Andersson also offered to give the engineer a really good deal on "oceanfront property."

But Humbyrd, the jetty's northern neighbor, will likely keep what's left of her property.

"See that first pasture there?" she asked, pointing to an aerial photo of North Cove. "That one is ours. It used to be bigger."

She and her husband Lonnie have roughly 15 acres of land left after losing five. Humbyrd grinned several times during the meeting as speakers detailed their results.

"I am optimistic," she said at her home this morning.

"We've lived here long enough that we know better than to get excited about what's happened in just one winter," she added. But because of the jetty, the Humbyrds will stick around a little longer to see if they can live at North Cove permanently.

"I think it's time to count our blessings," said Commissioner Hamilton.

"I'm not going to stand here before you and say that was the project I wanted," Hamilton said. But "we saved that highway. We are not going to separate the county."

Hamilton helped spearhead an intense countywide effort to protect the highway and Washaway neighborhood.

Originally, the North Cove jetty project was to be built in tandem with offshore dredging that would create a deep center channel. But the channel proposal was nixed by state resource agencies.

And a proposal to build two jetties - one at the highway and one closer to Washaway Beach - was impossible for funding reasons: The DOT could only dedicate money to save the road, for which the second jetty wasn't necessary.

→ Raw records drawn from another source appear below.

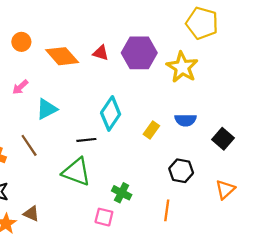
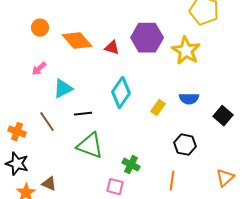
red triangle: (101, 53) -> (112, 48), moved
black line: (86, 140) -> (83, 114), moved
orange triangle: (225, 189) -> (225, 178), moved

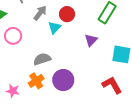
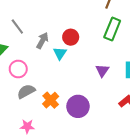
purple triangle: (91, 40) -> (102, 70), moved
gray semicircle: (42, 59) -> (26, 91), moved
orange cross: (36, 81) -> (51, 100), moved

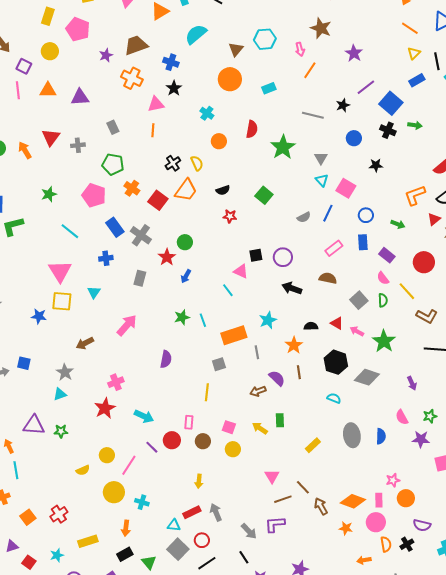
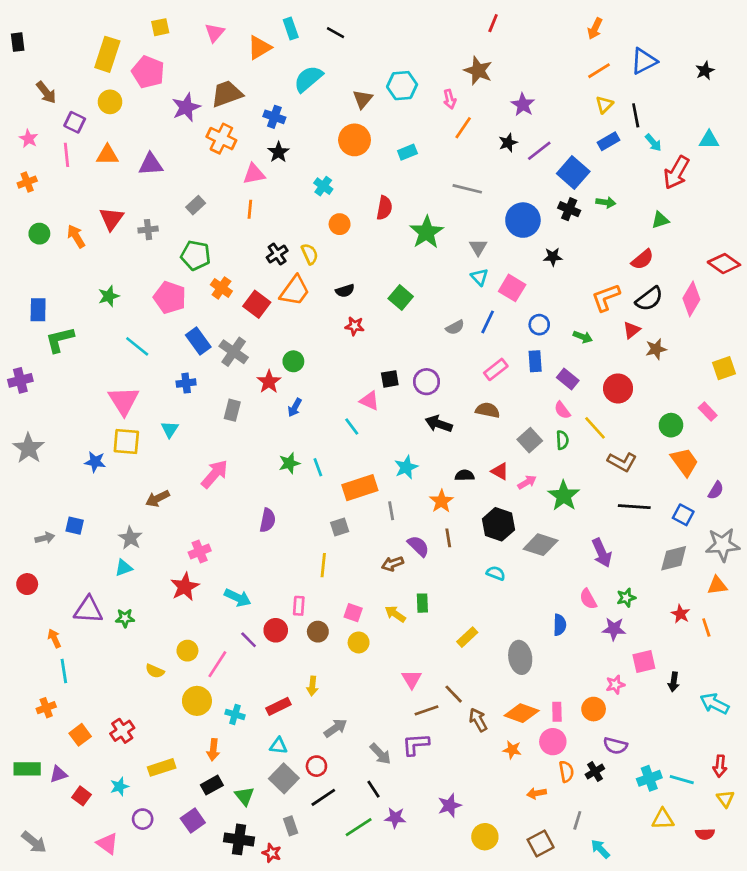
yellow rectangle: (48, 16) -> (107, 54), size x1.4
orange line: (410, 28) -> (599, 71), turned -66
purple star: (106, 55) -> (186, 107), size x1.5
black star: (343, 105) -> (508, 143), moved
gray rectangle: (113, 127) -> (196, 205), turned 72
blue circle: (354, 138) -> (523, 220), size x1.6
pink arrow: (357, 331) -> (527, 482), turned 120
purple arrow: (412, 383) -> (602, 553), size x1.5
gray ellipse: (352, 435) -> (520, 657), moved
yellow semicircle: (83, 470) -> (155, 671), turned 48
pink star: (393, 480) -> (615, 685), moved
red rectangle: (192, 512) -> (278, 706), moved
gray arrow: (216, 512) -> (335, 728), turned 78

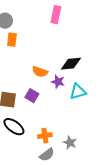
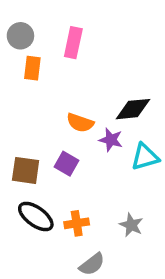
pink rectangle: (56, 15) -> (73, 43), moved
orange cross: (45, 136) -> (77, 223), moved
gray star: (70, 143) -> (131, 225), moved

The single-jetty project originally called for a 2,200-foot spit of rock.

But the fast-track project had to go through "every state and federal agency known to man," said Commissioner Hamilton. Getting clearance caused delays, including a six-month holdup sparked when the Army Corps of Engineers raised navigation issues.

Meantime, $32 million in state funding began to trickle away. The final project was to be 1,100 feet long, at a cost of $23.5 million. The dike was trimmed again by 90 feet, when engineers realized erosion had eaten more of the jetty's base before the construction could begin.

"It was very disappointing," Hamilton said.

In the end, speakers at the meeting still praised the DOT for "thinking outside the box" by undertaking the jetty construction, the department's first-ever offshore project.